Content starts

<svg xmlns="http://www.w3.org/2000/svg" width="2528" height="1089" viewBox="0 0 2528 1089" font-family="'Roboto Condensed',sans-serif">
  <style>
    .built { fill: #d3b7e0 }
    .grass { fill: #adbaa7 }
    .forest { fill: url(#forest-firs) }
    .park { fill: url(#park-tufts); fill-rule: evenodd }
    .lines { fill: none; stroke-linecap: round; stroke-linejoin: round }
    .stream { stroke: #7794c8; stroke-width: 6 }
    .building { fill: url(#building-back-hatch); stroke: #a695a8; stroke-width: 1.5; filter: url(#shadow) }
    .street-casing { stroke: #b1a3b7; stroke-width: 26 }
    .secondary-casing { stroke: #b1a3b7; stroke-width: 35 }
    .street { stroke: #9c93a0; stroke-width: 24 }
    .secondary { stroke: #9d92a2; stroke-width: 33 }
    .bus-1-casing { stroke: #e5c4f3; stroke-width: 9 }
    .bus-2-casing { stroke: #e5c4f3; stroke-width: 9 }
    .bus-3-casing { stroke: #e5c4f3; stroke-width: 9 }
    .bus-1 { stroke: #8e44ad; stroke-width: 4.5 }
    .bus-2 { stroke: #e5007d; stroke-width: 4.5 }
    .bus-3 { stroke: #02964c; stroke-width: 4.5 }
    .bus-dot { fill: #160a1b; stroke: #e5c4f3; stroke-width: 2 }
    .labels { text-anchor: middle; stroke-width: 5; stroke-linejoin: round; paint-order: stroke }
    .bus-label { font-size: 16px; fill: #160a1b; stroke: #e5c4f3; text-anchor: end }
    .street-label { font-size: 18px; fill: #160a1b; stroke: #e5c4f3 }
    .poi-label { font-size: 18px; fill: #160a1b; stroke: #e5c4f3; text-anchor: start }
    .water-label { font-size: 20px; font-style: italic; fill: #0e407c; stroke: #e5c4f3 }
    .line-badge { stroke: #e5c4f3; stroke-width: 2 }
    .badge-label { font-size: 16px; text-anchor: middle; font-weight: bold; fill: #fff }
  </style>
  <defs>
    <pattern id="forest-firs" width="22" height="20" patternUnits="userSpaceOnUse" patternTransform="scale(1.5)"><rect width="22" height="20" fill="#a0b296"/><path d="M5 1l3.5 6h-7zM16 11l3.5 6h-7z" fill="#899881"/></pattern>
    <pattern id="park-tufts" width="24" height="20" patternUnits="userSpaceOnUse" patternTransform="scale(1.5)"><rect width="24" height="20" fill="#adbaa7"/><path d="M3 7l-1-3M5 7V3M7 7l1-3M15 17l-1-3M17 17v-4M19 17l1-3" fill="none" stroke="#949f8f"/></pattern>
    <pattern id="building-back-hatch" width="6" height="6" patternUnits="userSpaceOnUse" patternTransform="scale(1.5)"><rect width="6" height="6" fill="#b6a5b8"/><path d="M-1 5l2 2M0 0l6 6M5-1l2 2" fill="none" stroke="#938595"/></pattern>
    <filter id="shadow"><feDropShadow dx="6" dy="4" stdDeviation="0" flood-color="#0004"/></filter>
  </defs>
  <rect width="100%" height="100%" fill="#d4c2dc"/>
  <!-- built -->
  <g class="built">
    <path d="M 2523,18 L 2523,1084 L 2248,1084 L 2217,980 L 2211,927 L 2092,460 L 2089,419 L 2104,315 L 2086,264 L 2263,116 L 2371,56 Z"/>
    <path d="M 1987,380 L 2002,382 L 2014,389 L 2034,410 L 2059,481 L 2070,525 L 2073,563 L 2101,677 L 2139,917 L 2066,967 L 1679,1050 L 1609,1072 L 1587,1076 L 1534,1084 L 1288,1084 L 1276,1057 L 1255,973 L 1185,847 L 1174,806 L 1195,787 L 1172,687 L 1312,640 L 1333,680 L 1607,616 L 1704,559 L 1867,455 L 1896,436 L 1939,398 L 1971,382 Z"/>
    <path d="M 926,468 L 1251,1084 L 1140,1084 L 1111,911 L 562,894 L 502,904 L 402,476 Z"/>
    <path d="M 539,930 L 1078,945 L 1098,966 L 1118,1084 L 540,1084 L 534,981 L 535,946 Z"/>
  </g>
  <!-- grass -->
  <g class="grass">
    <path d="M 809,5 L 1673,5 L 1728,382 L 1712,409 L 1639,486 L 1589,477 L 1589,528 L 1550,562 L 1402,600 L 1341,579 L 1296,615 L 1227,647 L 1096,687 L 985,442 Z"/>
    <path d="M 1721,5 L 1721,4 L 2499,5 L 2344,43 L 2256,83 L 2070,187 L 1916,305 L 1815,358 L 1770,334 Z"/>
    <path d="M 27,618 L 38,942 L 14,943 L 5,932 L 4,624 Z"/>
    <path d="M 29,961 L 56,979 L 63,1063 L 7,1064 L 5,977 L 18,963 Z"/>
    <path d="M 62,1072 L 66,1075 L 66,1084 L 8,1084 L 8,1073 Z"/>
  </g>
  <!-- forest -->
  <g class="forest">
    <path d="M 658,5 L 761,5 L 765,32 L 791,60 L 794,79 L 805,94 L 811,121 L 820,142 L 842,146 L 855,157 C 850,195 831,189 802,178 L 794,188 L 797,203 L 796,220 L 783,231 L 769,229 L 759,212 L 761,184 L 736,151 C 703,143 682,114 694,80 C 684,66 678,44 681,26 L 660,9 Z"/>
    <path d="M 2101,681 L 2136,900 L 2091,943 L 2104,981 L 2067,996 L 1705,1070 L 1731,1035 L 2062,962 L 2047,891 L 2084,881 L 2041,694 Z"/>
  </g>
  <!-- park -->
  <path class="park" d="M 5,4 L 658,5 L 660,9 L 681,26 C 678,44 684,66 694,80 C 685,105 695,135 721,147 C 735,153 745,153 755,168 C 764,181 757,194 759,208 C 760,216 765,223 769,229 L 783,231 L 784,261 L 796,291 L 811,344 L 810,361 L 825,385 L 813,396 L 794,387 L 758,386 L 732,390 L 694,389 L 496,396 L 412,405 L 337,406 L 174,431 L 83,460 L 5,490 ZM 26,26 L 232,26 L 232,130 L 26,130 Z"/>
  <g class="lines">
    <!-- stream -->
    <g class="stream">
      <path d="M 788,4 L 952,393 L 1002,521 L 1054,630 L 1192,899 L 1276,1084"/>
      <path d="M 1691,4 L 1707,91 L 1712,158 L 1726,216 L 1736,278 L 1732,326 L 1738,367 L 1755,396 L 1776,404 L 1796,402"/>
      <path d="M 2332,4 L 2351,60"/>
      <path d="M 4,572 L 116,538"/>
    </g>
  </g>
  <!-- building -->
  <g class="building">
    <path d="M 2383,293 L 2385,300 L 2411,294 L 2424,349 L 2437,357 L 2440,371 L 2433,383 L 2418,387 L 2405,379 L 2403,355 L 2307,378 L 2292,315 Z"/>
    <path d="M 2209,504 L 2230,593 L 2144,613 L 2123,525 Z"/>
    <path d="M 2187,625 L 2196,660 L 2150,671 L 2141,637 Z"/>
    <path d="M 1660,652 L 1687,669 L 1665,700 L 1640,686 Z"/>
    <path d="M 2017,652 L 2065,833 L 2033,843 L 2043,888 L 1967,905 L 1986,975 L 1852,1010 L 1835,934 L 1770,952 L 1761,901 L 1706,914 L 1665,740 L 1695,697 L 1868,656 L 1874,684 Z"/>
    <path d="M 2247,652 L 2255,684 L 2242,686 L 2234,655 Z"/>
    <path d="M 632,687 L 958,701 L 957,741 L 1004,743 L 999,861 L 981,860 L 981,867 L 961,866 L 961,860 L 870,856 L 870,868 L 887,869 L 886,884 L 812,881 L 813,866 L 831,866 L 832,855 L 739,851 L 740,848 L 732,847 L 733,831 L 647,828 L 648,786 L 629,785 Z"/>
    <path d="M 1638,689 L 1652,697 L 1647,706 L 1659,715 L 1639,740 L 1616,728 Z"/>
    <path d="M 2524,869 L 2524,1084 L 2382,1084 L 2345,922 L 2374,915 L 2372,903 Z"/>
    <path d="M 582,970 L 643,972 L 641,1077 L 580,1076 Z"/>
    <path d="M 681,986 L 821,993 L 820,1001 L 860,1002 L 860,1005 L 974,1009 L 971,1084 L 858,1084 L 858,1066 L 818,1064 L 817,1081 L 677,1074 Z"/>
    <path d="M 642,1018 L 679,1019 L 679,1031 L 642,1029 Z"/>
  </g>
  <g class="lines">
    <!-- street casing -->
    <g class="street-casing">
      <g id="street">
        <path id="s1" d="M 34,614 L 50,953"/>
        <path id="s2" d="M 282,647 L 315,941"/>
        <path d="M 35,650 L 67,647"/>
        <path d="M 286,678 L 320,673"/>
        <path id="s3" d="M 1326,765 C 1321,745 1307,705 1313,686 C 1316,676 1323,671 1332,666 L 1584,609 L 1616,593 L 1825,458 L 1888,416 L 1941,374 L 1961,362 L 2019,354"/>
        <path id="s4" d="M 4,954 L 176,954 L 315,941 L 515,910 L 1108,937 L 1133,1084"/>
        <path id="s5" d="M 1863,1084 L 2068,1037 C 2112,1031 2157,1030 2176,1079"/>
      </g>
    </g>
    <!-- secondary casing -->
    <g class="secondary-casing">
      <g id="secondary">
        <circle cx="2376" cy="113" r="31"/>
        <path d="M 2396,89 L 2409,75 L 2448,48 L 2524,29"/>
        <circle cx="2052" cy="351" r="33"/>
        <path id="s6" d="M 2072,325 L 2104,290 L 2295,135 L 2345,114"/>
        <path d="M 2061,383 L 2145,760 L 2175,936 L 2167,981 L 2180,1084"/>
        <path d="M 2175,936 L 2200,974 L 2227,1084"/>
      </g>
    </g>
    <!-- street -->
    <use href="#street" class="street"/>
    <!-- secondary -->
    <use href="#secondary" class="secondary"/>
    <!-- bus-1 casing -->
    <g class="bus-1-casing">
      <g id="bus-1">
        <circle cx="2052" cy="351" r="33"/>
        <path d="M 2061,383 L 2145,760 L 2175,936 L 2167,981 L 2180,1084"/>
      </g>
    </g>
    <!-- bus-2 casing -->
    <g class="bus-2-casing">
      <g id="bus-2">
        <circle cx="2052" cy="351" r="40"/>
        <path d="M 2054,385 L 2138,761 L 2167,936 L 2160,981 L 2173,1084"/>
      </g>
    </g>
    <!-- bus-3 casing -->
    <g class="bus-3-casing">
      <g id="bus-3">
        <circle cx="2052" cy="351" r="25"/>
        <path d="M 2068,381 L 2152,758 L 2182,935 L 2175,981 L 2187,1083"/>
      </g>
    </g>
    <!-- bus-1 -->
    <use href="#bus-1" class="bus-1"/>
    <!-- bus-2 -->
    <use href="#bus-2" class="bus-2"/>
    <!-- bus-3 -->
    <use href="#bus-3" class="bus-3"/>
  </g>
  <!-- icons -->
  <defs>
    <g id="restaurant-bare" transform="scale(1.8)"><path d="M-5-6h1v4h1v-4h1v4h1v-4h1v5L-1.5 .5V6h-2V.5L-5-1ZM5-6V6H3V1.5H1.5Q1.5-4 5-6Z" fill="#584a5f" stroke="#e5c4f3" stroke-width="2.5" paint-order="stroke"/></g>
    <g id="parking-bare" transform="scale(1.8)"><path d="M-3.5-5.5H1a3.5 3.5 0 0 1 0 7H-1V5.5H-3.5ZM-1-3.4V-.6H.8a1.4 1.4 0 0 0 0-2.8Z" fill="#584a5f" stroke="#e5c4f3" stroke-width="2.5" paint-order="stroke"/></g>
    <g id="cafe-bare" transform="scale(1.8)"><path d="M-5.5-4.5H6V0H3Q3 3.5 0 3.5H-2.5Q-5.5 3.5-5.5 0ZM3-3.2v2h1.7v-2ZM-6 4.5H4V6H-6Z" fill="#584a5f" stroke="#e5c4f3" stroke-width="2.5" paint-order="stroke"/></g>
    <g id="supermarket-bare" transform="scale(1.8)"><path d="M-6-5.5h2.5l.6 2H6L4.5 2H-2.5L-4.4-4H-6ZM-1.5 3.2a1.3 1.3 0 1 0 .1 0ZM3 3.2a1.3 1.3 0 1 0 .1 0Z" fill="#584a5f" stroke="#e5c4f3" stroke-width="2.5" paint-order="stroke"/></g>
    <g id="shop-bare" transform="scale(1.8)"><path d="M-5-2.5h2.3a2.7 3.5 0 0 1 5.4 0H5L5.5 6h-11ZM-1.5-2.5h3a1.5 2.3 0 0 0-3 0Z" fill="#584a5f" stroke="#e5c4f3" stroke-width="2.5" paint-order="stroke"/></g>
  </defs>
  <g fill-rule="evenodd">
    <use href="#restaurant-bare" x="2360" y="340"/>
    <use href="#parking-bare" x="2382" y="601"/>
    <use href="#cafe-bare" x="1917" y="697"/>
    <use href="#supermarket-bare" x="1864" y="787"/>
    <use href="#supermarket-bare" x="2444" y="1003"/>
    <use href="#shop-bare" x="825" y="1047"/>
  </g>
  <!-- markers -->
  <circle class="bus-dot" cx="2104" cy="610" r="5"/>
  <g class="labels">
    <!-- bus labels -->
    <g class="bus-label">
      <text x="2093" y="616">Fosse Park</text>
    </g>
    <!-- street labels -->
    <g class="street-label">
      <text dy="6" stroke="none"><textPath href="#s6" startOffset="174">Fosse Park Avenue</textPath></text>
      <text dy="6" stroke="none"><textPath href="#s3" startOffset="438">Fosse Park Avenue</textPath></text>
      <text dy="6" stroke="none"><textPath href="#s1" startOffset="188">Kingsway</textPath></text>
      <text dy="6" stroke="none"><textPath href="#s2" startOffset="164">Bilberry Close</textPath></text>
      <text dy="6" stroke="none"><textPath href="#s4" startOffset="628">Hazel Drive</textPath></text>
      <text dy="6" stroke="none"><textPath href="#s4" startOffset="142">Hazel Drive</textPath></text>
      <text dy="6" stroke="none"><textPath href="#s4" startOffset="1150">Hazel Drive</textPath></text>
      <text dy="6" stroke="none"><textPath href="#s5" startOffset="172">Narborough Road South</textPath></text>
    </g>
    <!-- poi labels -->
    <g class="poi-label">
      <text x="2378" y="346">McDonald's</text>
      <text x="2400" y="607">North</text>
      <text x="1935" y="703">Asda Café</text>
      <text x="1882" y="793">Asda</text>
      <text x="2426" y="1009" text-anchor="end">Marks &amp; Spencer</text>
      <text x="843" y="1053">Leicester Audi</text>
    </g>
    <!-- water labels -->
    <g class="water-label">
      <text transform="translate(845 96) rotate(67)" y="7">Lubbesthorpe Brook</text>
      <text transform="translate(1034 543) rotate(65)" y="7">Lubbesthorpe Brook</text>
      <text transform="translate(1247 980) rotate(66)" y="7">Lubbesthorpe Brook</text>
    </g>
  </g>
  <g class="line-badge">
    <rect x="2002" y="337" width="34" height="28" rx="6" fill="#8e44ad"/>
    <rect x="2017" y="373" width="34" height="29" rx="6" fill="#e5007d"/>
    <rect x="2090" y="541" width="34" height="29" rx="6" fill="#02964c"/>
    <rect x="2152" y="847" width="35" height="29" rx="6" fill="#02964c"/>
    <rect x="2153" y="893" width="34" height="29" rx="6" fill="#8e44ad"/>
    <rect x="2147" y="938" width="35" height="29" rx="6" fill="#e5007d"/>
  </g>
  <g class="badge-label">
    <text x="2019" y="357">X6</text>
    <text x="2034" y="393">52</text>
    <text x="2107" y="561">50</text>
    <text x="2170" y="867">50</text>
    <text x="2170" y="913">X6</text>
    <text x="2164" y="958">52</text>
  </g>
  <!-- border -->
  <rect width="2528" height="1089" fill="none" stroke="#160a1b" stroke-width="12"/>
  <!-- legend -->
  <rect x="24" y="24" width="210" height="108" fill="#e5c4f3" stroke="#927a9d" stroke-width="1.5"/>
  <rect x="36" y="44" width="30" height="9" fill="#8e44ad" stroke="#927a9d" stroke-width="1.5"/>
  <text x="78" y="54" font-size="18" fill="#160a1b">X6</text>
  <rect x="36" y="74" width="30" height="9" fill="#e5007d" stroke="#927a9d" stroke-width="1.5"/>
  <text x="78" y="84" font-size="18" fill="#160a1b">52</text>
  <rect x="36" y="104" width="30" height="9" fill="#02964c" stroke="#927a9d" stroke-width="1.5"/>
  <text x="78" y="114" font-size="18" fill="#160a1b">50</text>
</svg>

Content ends

> _Work required_
Among the entries above, the lines between the ones containing "#b1a3b7; stroke-width: 26" and "middle; stroke-width: 5;", inclusive, are to be transcribed exactly. No other line is to be given.

> _Output below_
    .street-casing { stroke: #b1a3b7; stroke-width: 26 }
    .secondary-casing { stroke: #b1a3b7; stroke-width: 35 }
    .street { stroke: #9c93a0; stroke-width: 24 }
    .secondary { stroke: #9d92a2; stroke-width: 33 }
    .bus-1-casing { stroke: #e5c4f3; stroke-width: 9 }
    .bus-2-casing { stroke: #e5c4f3; stroke-width: 9 }
    .bus-3-casing { stroke: #e5c4f3; stroke-width: 9 }
    .bus-1 { stroke: #8e44ad; stroke-width: 4.5 }
    .bus-2 { stroke: #e5007d; stroke-width: 4.5 }
    .bus-3 { stroke: #02964c; stroke-width: 4.5 }
    .bus-dot { fill: #160a1b; stroke: #e5c4f3; stroke-width: 2 }
    .labels { text-anchor: middle; stroke-width: 5; stroke-linejoin: round; paint-order: stroke }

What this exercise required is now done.